*** Opening Given data ***
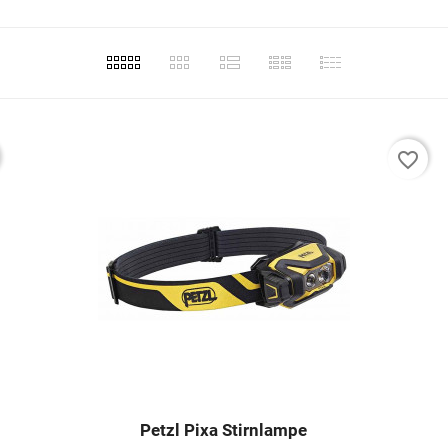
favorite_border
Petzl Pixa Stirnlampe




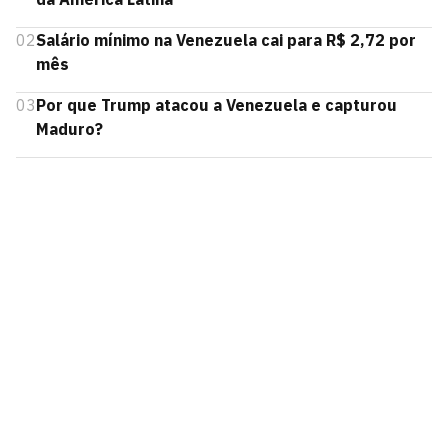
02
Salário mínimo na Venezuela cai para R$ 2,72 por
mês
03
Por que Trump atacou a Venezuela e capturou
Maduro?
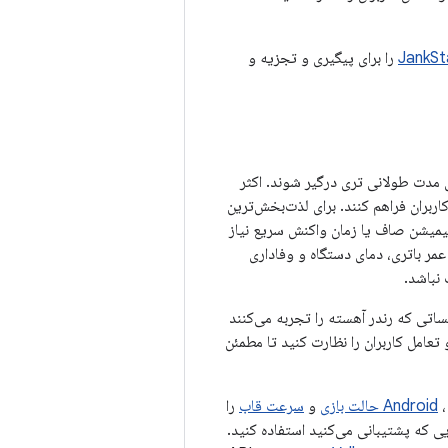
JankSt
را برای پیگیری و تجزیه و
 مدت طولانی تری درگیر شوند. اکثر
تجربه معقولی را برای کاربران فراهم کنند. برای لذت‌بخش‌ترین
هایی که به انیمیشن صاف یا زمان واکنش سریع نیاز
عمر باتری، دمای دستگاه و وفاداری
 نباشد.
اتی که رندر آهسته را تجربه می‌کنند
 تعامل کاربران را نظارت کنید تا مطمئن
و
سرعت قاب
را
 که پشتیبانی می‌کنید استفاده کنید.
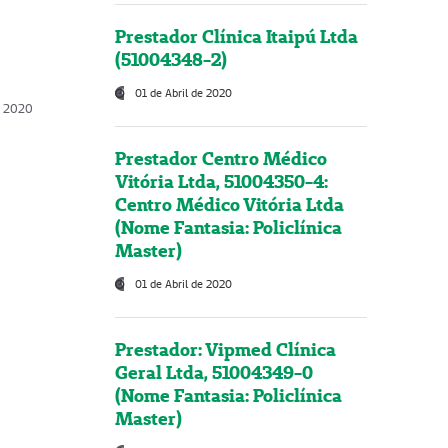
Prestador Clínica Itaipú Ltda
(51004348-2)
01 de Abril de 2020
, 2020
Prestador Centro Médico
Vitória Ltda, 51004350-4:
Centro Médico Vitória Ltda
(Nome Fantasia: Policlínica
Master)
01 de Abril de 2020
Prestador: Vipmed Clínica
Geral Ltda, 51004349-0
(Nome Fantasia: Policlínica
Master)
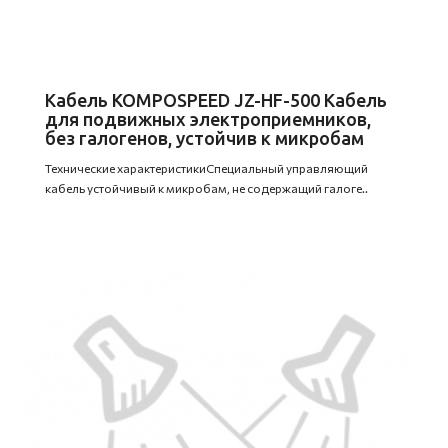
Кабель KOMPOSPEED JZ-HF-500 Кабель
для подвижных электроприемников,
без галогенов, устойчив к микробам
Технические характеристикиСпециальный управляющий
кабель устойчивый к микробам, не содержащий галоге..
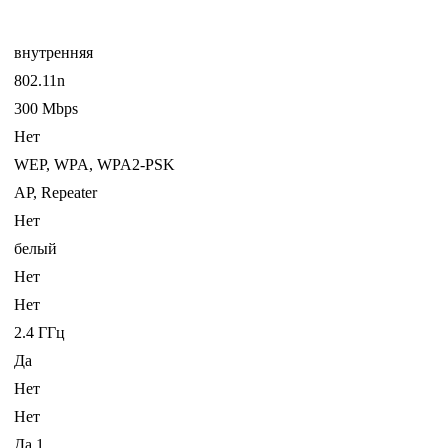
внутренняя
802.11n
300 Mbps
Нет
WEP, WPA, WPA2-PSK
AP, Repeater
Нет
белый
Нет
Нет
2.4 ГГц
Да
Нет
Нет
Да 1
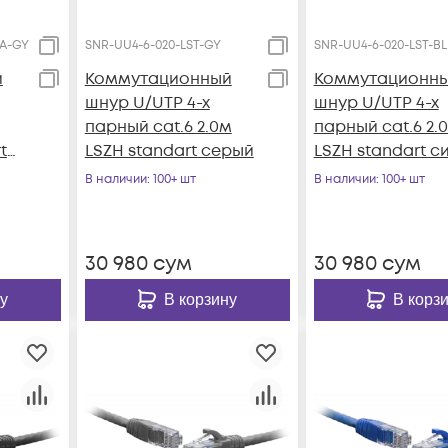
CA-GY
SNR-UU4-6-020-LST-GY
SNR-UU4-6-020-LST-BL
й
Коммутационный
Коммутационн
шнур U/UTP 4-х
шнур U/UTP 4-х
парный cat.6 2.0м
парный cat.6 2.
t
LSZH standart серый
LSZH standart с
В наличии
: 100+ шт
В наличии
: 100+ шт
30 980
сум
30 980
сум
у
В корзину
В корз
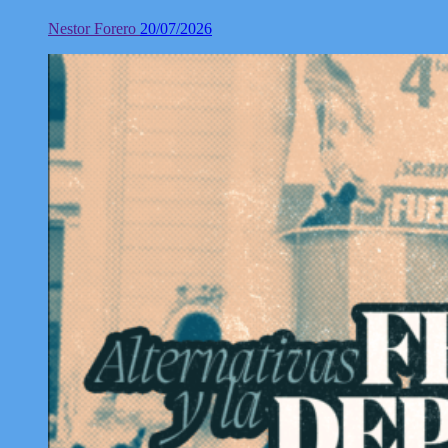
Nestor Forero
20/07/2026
*** Closing Given data ***
Job item: Transcribe the text of every entry above line for line, keeping each character unchanged, and omit the pictures from your answer.

Your response:
favorite_border
Petzl Pixa Stirnlampe




02
Salário mínimo na Venezuela cai para R$ 2,72 por
mês
03
Por que Trump atacou a Venezuela e capturou
Maduro?
JankSt
را برای پیگیری و تجزیه و
 مدت طولانی تری درگیر شوند. اکثر
تجربه معقولی را برای کاربران فراهم کنند. برای لذت‌بخش‌ترین
هایی که به انیمیشن صاف یا زمان واکنش سریع نیاز
عمر باتری، دمای دستگاه و وفاداری
 نباشد.
اتی که رندر آهسته را تجربه می‌کنند
 تعامل کاربران را نظارت کنید تا مطمئن
و
سرعت قاب
را
 که پشتیبانی می‌کنید استفاده کنید.
Prestador Clínica Itaipú Ltda
(51004348-2)
01 de Abril de 2020
, 2020
Prestador Centro Médico
Vitória Ltda, 51004350-4:
Centro Médico Vitória Ltda
(Nome Fantasia: Policlínica
Master)
01 de Abril de 2020
Prestador: Vipmed Clínica
Geral Ltda, 51004349-0
(Nome Fantasia: Policlínica
Master)
Кабель KOMPOSPEED JZ-HF-500 Кабель
для подвижных электроприемников,
без галогенов, устойчив к микробам
Технические характеристикиСпециальный управляющий
кабель устойчивый к микробам, не содержащий галоге..
внутренняя
802.11n
300 Mbps
Нет
WEP, WPA, WPA2-PSK
AP, Repeater
Нет
белый
Нет
Нет
2.4 ГГц
Да
Нет
Нет
Да 1
CA-GY
SNR-UU4-6-020-LST-GY
SNR-UU4-6-020-LST-BL
й
Коммутационный
Коммутационн
шнур U/UTP 4-х
шнур U/UTP 4-х
парный cat.6 2.0м
парный cat.6 2.
t
LSZH standart серый
LSZH standart с
В наличии
: 100+ шт
В наличии
: 100+ шт
30 980
сум
30 980
сум
у
В корзину
В корз
Nestor Forero
20/07/2026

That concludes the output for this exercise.